» Data section
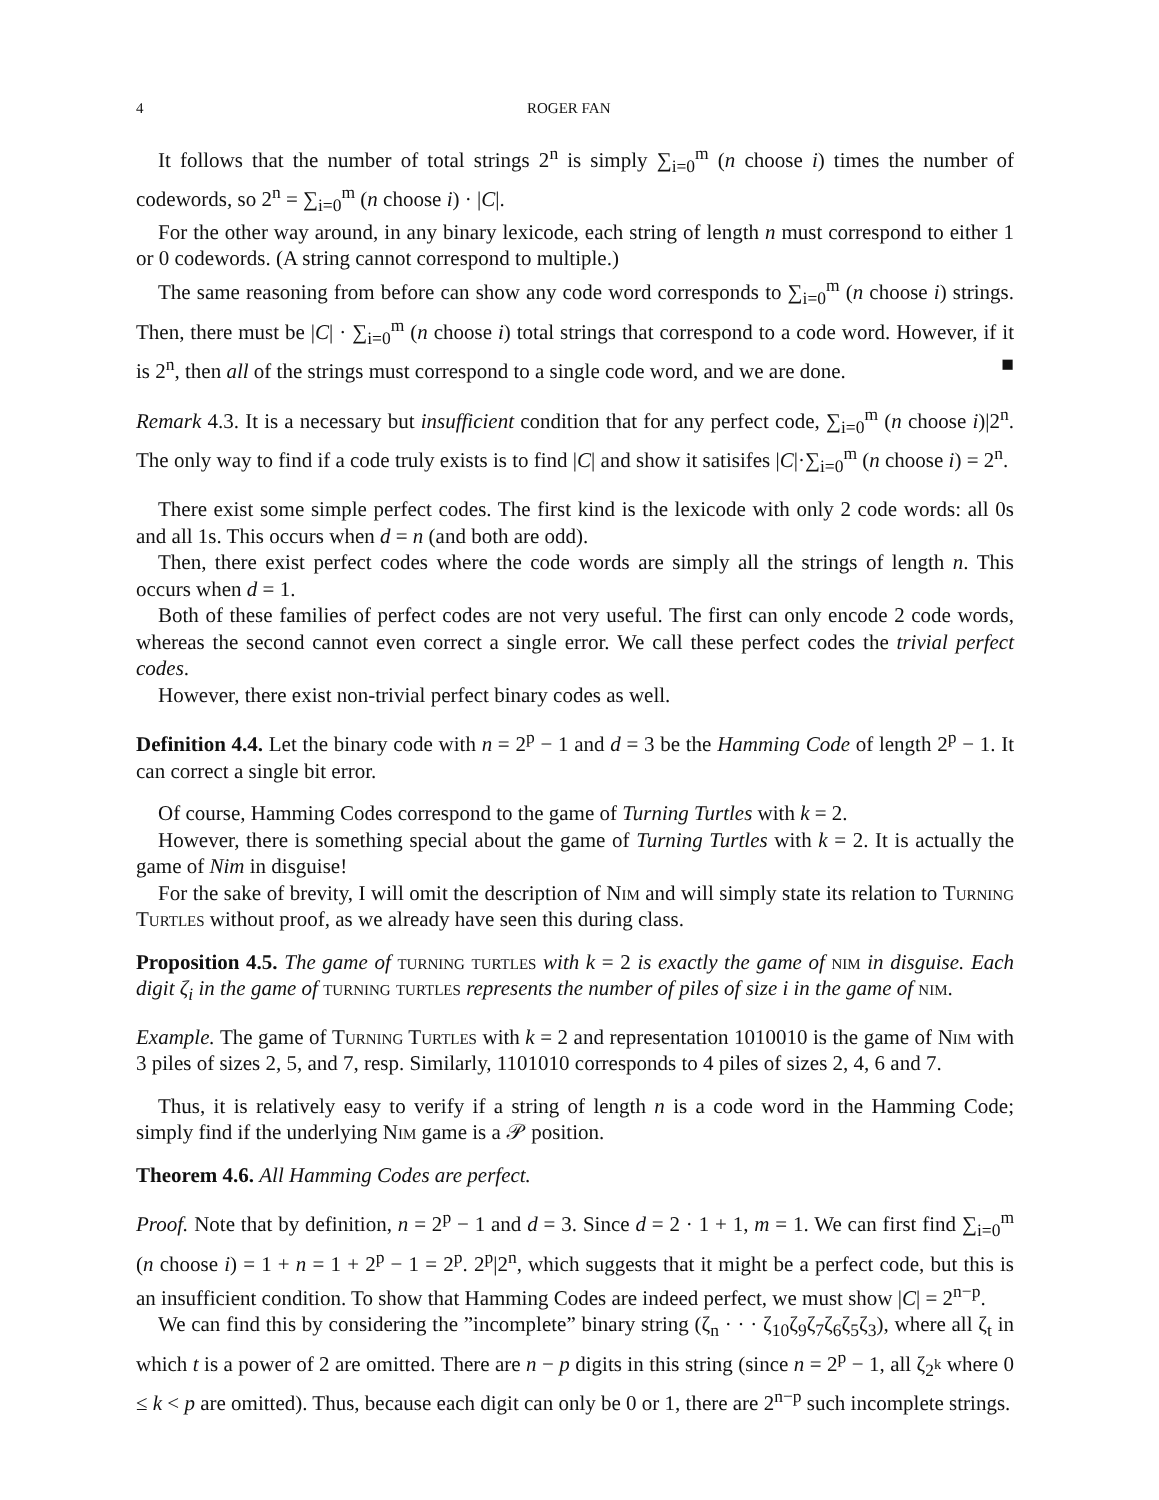4 ROGER FAN
It follows that the number of total strings 2<sup>n</sup> is simply ∑<sub>i=0</sub><sup>m</sup> (n choose i) times the number of codewords, so 2<sup>n</sup> = ∑<sub>i=0</sub><sup>m</sup> (n choose i) · |C|.
For the other way around, in any binary lexicode, each string of length n must correspond to either 1 or 0 codewords. (A string cannot correspond to multiple.)
The same reasoning from before can show any code word corresponds to ∑<sub>i=0</sub><sup>m</sup> (n choose i) strings. Then, there must be |C| · ∑<sub>i=0</sub><sup>m</sup> (n choose i) total strings that correspond to a code word. However, if it is 2<sup>n</sup>, then all of the strings must correspond to a single code word, and we are done. ■
Remark 4.3. It is a necessary but insufficient condition that for any perfect code, ∑<sub>i=0</sub><sup>m</sup> (n choose i)|2<sup>n</sup>. The only way to find if a code truly exists is to find |C| and show it satisifes |C|·∑<sub>i=0</sub><sup>m</sup> (n choose i) = 2<sup>n</sup>.
There exist some simple perfect codes. The first kind is the lexicode with only 2 code words: all 0s and all 1s. This occurs when d = n (and both are odd).
Then, there exist perfect codes where the code words are simply all the strings of length n. This occurs when d = 1.
Both of these families of perfect codes are not very useful. The first can only encode 2 code words, whereas the second cannot even correct a single error. We call these perfect codes the trivial perfect codes.
However, there exist non-trivial perfect binary codes as well.
Definition 4.4. Let the binary code with n = 2<sup>p</sup> − 1 and d = 3 be the Hamming Code of length 2<sup>p</sup> − 1. It can correct a single bit error.
Of course, Hamming Codes correspond to the game of Turning Turtles with k = 2.
However, there is something special about the game of Turning Turtles with k = 2. It is actually the game of Nim in disguise!
For the sake of brevity, I will omit the description of Nim and will simply state its relation to Turning Turtles without proof, as we already have seen this during class.
Proposition 4.5. The game of turning turtles with k = 2 is exactly the game of nim in disguise. Each digit ζ<sub>i</sub> in the game of turning turtles represents the number of piles of size i in the game of nim.
Example. The game of Turning Turtles with k = 2 and representation 1010010 is the game of Nim with 3 piles of sizes 2, 5, and 7, resp. Similarly, 1101010 corresponds to 4 piles of sizes 2, 4, 6 and 7.
Thus, it is relatively easy to verify if a string of length n is a code word in the Hamming Code; simply find if the underlying Nim game is a 𝒫 position.
Theorem 4.6. All Hamming Codes are perfect.
Proof. Note that by definition, n = 2<sup>p</sup> − 1 and d = 3. Since d = 2 · 1 + 1, m = 1. We can first find ∑<sub>i=0</sub><sup>m</sup> (n choose i) = 1 + n = 1 + 2<sup>p</sup> − 1 = 2<sup>p</sup>. 2<sup>p</sup>|2<sup>n</sup>, which suggests that it might be a perfect code, but this is an insufficient condition. To show that Hamming Codes are indeed perfect, we must show |C| = 2<sup>n−p</sup>.
We can find this by considering the ”incomplete” binary string (ζ<sub>n</sub> · · · ζ<sub>10</sub>ζ<sub>9</sub>ζ<sub>7</sub>ζ<sub>6</sub>ζ<sub>5</sub>ζ<sub>3</sub>), where all ζ<sub>t</sub> in which t is a power of 2 are omitted. There are n − p digits in this string (since n = 2<sup>p</sup> − 1, all ζ<sub>2<sup>k</sup></sub> where 0 ≤ k < p are omitted). Thus, because each digit can only be 0 or 1, there are 2<sup>n−p</sup> such incomplete strings.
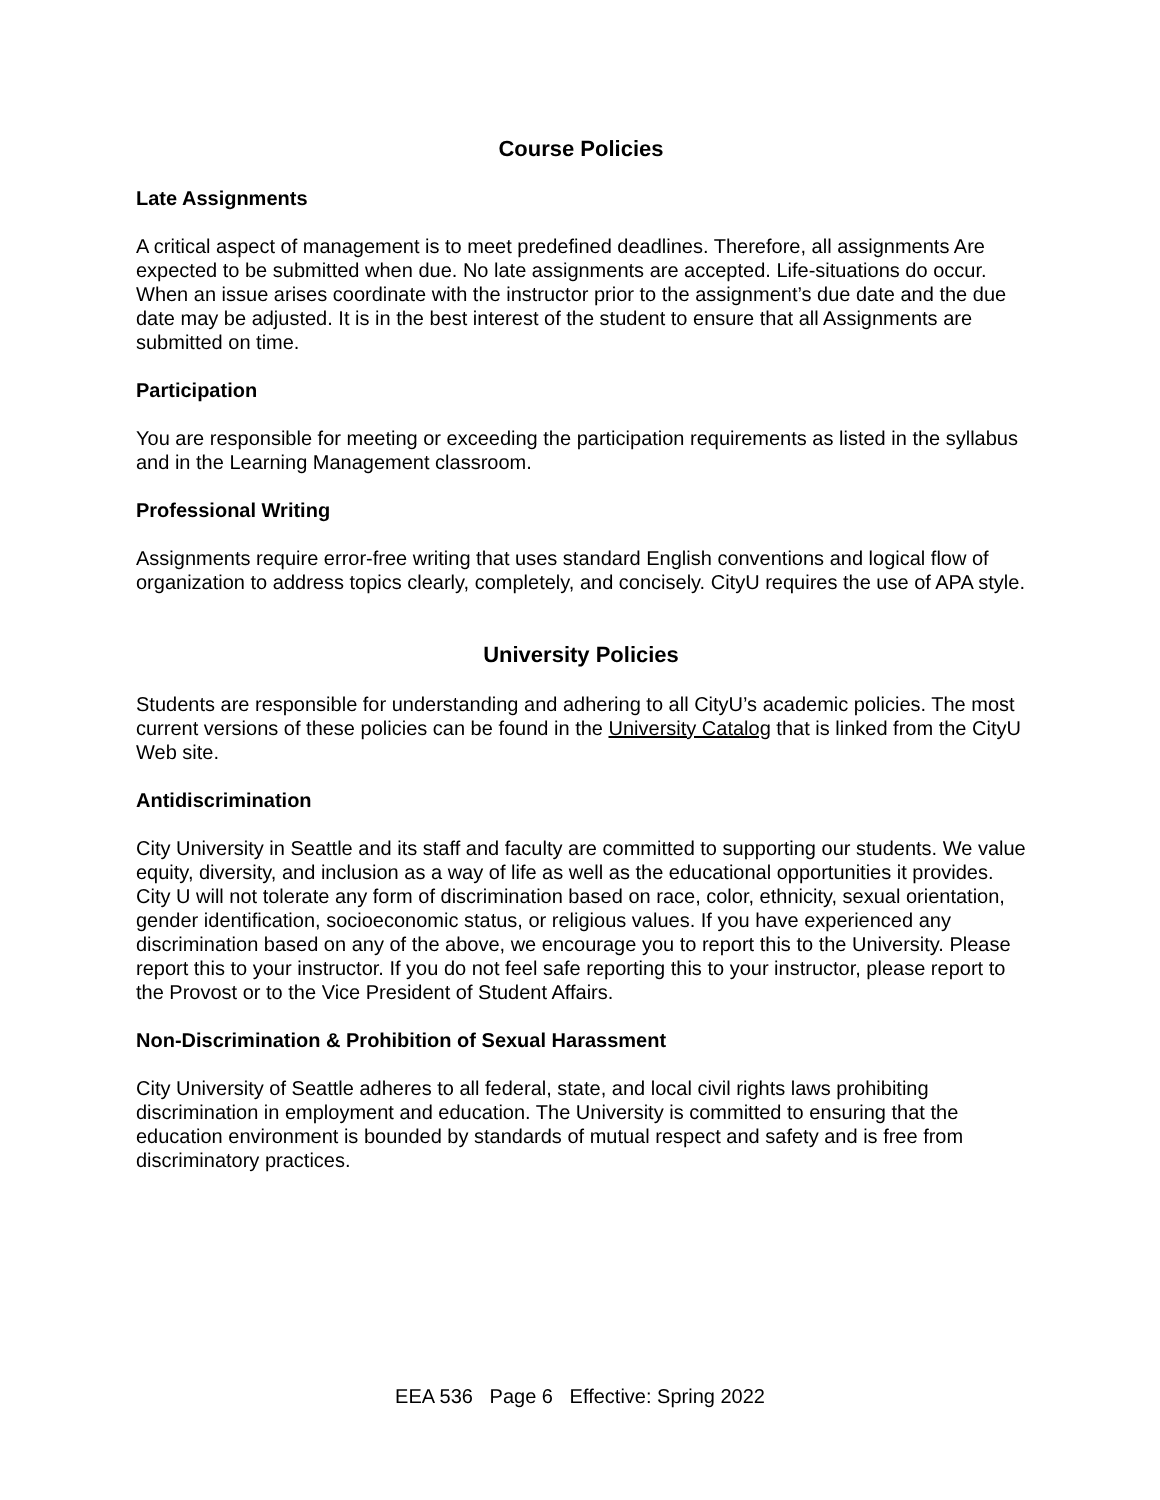Course Policies
Late Assignments
A critical aspect of management is to meet predefined deadlines. Therefore, all assignments Are expected to be submitted when due. No late assignments are accepted. Life-situations do occur. When an issue arises coordinate with the instructor prior to the assignment’s due date and the due date may be adjusted. It is in the best interest of the student to ensure that all Assignments are submitted on time.
Participation
You are responsible for meeting or exceeding the participation requirements as listed in the syllabus and in the Learning Management classroom.
Professional Writing
Assignments require error-free writing that uses standard English conventions and logical flow of organization to address topics clearly, completely, and concisely. CityU requires the use of APA style.
University Policies
Students are responsible for understanding and adhering to all CityU’s academic policies. The most current versions of these policies can be found in the University Catalog that is linked from the CityU Web site.
Antidiscrimination
City University in Seattle and its staff and faculty are committed to supporting our students. We value equity, diversity, and inclusion as a way of life as well as the educational opportunities it provides. City U will not tolerate any form of discrimination based on race, color, ethnicity, sexual orientation, gender identification, socioeconomic status, or religious values. If you have experienced any discrimination based on any of the above, we encourage you to report this to the University. Please report this to your instructor. If you do not feel safe reporting this to your instructor, please report to the Provost or to the Vice President of Student Affairs.
Non-Discrimination & Prohibition of Sexual Harassment
City University of Seattle adheres to all federal, state, and local civil rights laws prohibiting discrimination in employment and education. The University is committed to ensuring that the education environment is bounded by standards of mutual respect and safety and is free from discriminatory practices.
EEA 536 Page 6 Effective: Spring 2022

» Assignment
All records above are to be repeated exactly, with the images left out.

» Written answer
4 ROGER FAN
It follows that the number of total strings 2<sup>n</sup> is simply ∑<sub>i=0</sub><sup>m</sup> (n choose i) times the number of codewords, so 2<sup>n</sup> = ∑<sub>i=0</sub><sup>m</sup> (n choose i) · |C|.
For the other way around, in any binary lexicode, each string of length n must correspond to either 1 or 0 codewords. (A string cannot correspond to multiple.)
The same reasoning from before can show any code word corresponds to ∑<sub>i=0</sub><sup>m</sup> (n choose i) strings. Then, there must be |C| · ∑<sub>i=0</sub><sup>m</sup> (n choose i) total strings that correspond to a code word. However, if it is 2<sup>n</sup>, then all of the strings must correspond to a single code word, and we are done. ■
Remark 4.3. It is a necessary but insufficient condition that for any perfect code, ∑<sub>i=0</sub><sup>m</sup> (n choose i)|2<sup>n</sup>. The only way to find if a code truly exists is to find |C| and show it satisifes |C|·∑<sub>i=0</sub><sup>m</sup> (n choose i) = 2<sup>n</sup>.
There exist some simple perfect codes. The first kind is the lexicode with only 2 code words: all 0s and all 1s. This occurs when d = n (and both are odd).
Then, there exist perfect codes where the code words are simply all the strings of length n. This occurs when d = 1.
Both of these families of perfect codes are not very useful. The first can only encode 2 code words, whereas the second cannot even correct a single error. We call these perfect codes the trivial perfect codes.
However, there exist non-trivial perfect binary codes as well.
Definition 4.4. Let the binary code with n = 2<sup>p</sup> − 1 and d = 3 be the Hamming Code of length 2<sup>p</sup> − 1. It can correct a single bit error.
Of course, Hamming Codes correspond to the game of Turning Turtles with k = 2.
However, there is something special about the game of Turning Turtles with k = 2. It is actually the game of Nim in disguise!
For the sake of brevity, I will omit the description of Nim and will simply state its relation to Turning Turtles without proof, as we already have seen this during class.
Proposition 4.5. The game of turning turtles with k = 2 is exactly the game of nim in disguise. Each digit ζ<sub>i</sub> in the game of turning turtles represents the number of piles of size i in the game of nim.
Example. The game of Turning Turtles with k = 2 and representation 1010010 is the game of Nim with 3 piles of sizes 2, 5, and 7, resp. Similarly, 1101010 corresponds to 4 piles of sizes 2, 4, 6 and 7.
Thus, it is relatively easy to verify if a string of length n is a code word in the Hamming Code; simply find if the underlying Nim game is a 𝒫 position.
Theorem 4.6. All Hamming Codes are perfect.
Proof. Note that by definition, n = 2<sup>p</sup> − 1 and d = 3. Since d = 2 · 1 + 1, m = 1. We can first find ∑<sub>i=0</sub><sup>m</sup> (n choose i) = 1 + n = 1 + 2<sup>p</sup> − 1 = 2<sup>p</sup>. 2<sup>p</sup>|2<sup>n</sup>, which suggests that it might be a perfect code, but this is an insufficient condition. To show that Hamming Codes are indeed perfect, we must show |C| = 2<sup>n−p</sup>.
We can find this by considering the ”incomplete” binary string (ζ<sub>n</sub> · · · ζ<sub>10</sub>ζ<sub>9</sub>ζ<sub>7</sub>ζ<sub>6</sub>ζ<sub>5</sub>ζ<sub>3</sub>), where all ζ<sub>t</sub> in which t is a power of 2 are omitted. There are n − p digits in this string (since n = 2<sup>p</sup> − 1, all ζ<sub>2<sup>k</sup></sub> where 0 ≤ k < p are omitted). Thus, because each digit can only be 0 or 1, there are 2<sup>n−p</sup> such incomplete strings.
Course Policies
Late Assignments
A critical aspect of management is to meet predefined deadlines. Therefore, all assignments Are expected to be submitted when due. No late assignments are accepted. Life-situations do occur. When an issue arises coordinate with the instructor prior to the assignment’s due date and the due date may be adjusted. It is in the best interest of the student to ensure that all Assignments are submitted on time.
Participation
You are responsible for meeting or exceeding the participation requirements as listed in the syllabus and in the Learning Management classroom.
Professional Writing
Assignments require error-free writing that uses standard English conventions and logical flow of organization to address topics clearly, completely, and concisely. CityU requires the use of APA style.
University Policies
Students are responsible for understanding and adhering to all CityU’s academic policies. The most current versions of these policies can be found in the University Catalog that is linked from the CityU Web site.
Antidiscrimination
City University in Seattle and its staff and faculty are committed to supporting our students. We value equity, diversity, and inclusion as a way of life as well as the educational opportunities it provides. City U will not tolerate any form of discrimination based on race, color, ethnicity, sexual orientation, gender identification, socioeconomic status, or religious values. If you have experienced any discrimination based on any of the above, we encourage you to report this to the University. Please report this to your instructor. If you do not feel safe reporting this to your instructor, please report to the Provost or to the Vice President of Student Affairs.
Non-Discrimination & Prohibition of Sexual Harassment
City University of Seattle adheres to all federal, state, and local civil rights laws prohibiting discrimination in employment and education. The University is committed to ensuring that the education environment is bounded by standards of mutual respect and safety and is free from discriminatory practices.
EEA 536 Page 6 Effective: Spring 2022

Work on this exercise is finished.